Les États-Unis ont rappelé leur ambassadeur au Soudan du Sud pour « réexaminer » les relations avec ce pays, en guerre après l’échec à former un gouvernement d’union nationale dans les délais prévus, a annoncé lundi le département d’État américain.

L’ambassadeur américain au Soudan du Sud, Thomas Hushek, est rappelé « pour consultations liées au récent échec des parties à former un gouvernement intérimaire d’union nationale », a déclaré la porte-parole de la diplomatie américaine, Morgan Ortagus.

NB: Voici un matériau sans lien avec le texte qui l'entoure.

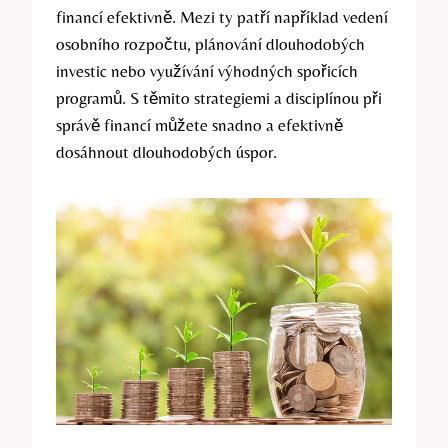
financí efektivně. Mezi ty patří například vedení
osobního rozpočtu, plánování dlouhodobých
investic nebo využívání výhodných spořicích
programů. S těmito strategiemi a disciplínou při
správě financí můžete snadno a efektivně
dosáhnout dlouhodobých úspor.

« Nous réexaminons notre relation avec le gouvernement du Soudan du Sud », a prévenu dans un tweet le secrétaire d’État Mike Pompeo.

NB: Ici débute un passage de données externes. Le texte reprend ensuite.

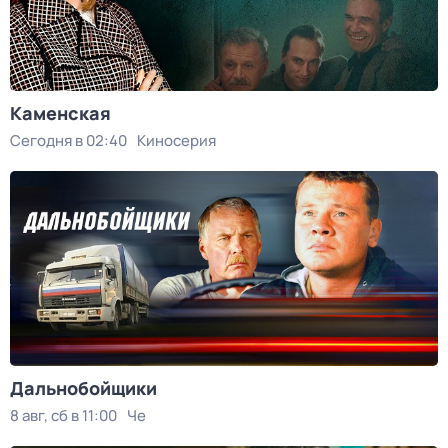
Каменская
Сегодня в 02:40
Киносерия
Дальнобойщики
8 авг, сб в 11:00
Че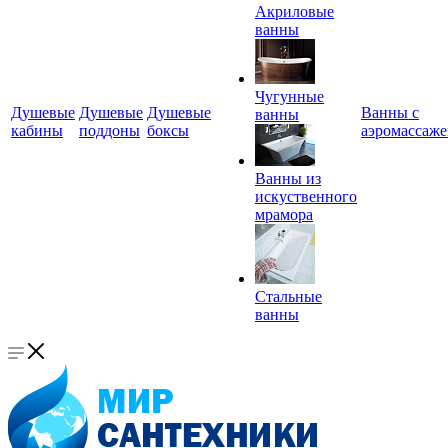
Акриловые
ванны
Чугунные
Душевые
Душевые
Душевые
Ванны с
ванны
кабины
поддоны
боксы
аэромассаж
Ванны из
искуственного
мрамора
Стальные
ванны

Nouveau délai de 100 jours

Le président sud-soudanais Salva Kiir et le chef rebelle Riek Machar avaient jusqu’au 12 novembre pour surmonter leurs différends et former ce gouvernement d’union, censé éviter que cet État indépendant ne replonge dans un conflit à grande échelle. Mais ils ont échoué et se sont fixés un nouveau délai de cent jours pour y parvenir.

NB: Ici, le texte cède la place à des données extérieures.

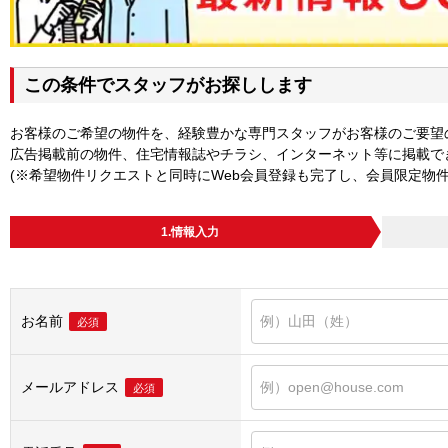
この条件でスタッフがお探しします
お客様のご希望の物件を、経験豊かな専門スタッフがお客様のご要望
広告掲載前の物件、住宅情報誌やチラシ、インターネット等に掲載で
(※希望物件リクエストと同時にWeb会員登録も完了し、会員限定物
1.情報入力
お名前
必須
メールアドレス
必須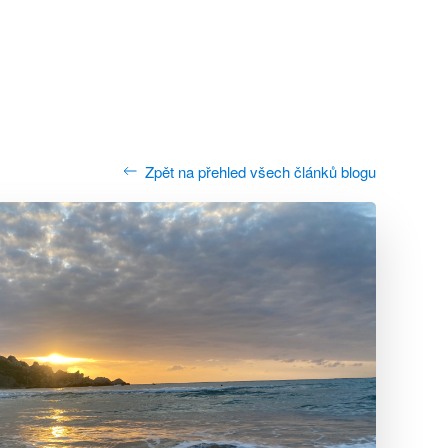
Zpět na přehled všech článků blogu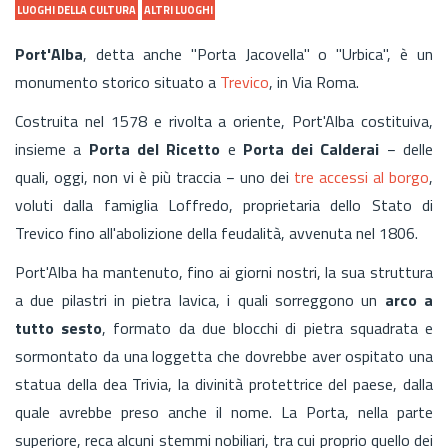
LUOGHI DELLA CULTURA
ALTRI LUOGHI
Port'Alba
, detta anche "Porta Jacovella" o "Urbica", è un
monumento storico situato a
Trevico
, in Via Roma.
Costruita nel 1578 e rivolta a oriente, Port'Alba costituiva,
insieme a
Porta del Ricetto
e
Porta dei Calderai
− delle
quali, oggi, non vi è più traccia − uno dei
tre accessi al borgo
,
voluti dalla famiglia Loffredo, proprietaria dello Stato di
Trevico fino all'abolizione della feudalità, avvenuta nel 1806.
Port'Alba ha mantenuto, fino ai giorni nostri, la sua struttura
a due pilastri in pietra lavica, i quali sorreggono
un
arco a
tutto sesto
, formato da due blocchi di pietra squadrata e
sormontato da una loggetta che dovrebbe aver ospitato una
statua della dea Trivia, la divinità protettrice del paese, dalla
quale avrebbe preso anche il nome. La Porta, nella parte
superiore, reca alcuni stemmi nobiliari, tra cui proprio quello dei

À l’approche de la date-butoir, les États-Unis, qui ont été parmi les principaux soutiens de l’indépendance du Soudan du Sud en 2011, avaient manifesté leur impatience, laissant planer la menace de sanctions si les dirigeants échouaient à former le gouvernement. Washington a « de nombreux outils à sa disposition et nous n’hésiterons pas à les utiliser », avait prévenu mi-novembre le haut responsable du département d’État chargé de l’Afrique, Tibor Nagy.

« Les deux dirigeants, et j’utilise des guillemets lorsque je parle de dirigeants, sont clairement assez satisfaits de la situation actuelle, avait-il déploré. La communauté internationale fournit de la nourriture, des médicaments et tous les biens de première nécessité, dont la responsabilité de l’approvisionnement revient normalement aux gouvernements. En gros, ils ne font rien. »

Les États-Unis donne environ un milliard de dollars par an à Juba, essentiellement sous forme d’aide humanitaire. Ce n’est pas la première fois que Salva Kiir et Riek Machar échouent à mettre en œuvre un accord de paix qu’ils ont eux-mêmes signés. La défiance entre les deux hommes est profonde : la guerre avait éclaté en décembre 2013 lorsque Kiir, un Dinka, a accusé Machar, alors son vice-président, membre de l’ethnie nuer, de fomenter un coup d’État. Le conflit, marqué par des atrocités de masse, a fait quelque 380 000 morts et contraint quatre millions de personnes à fuir leurs foyers.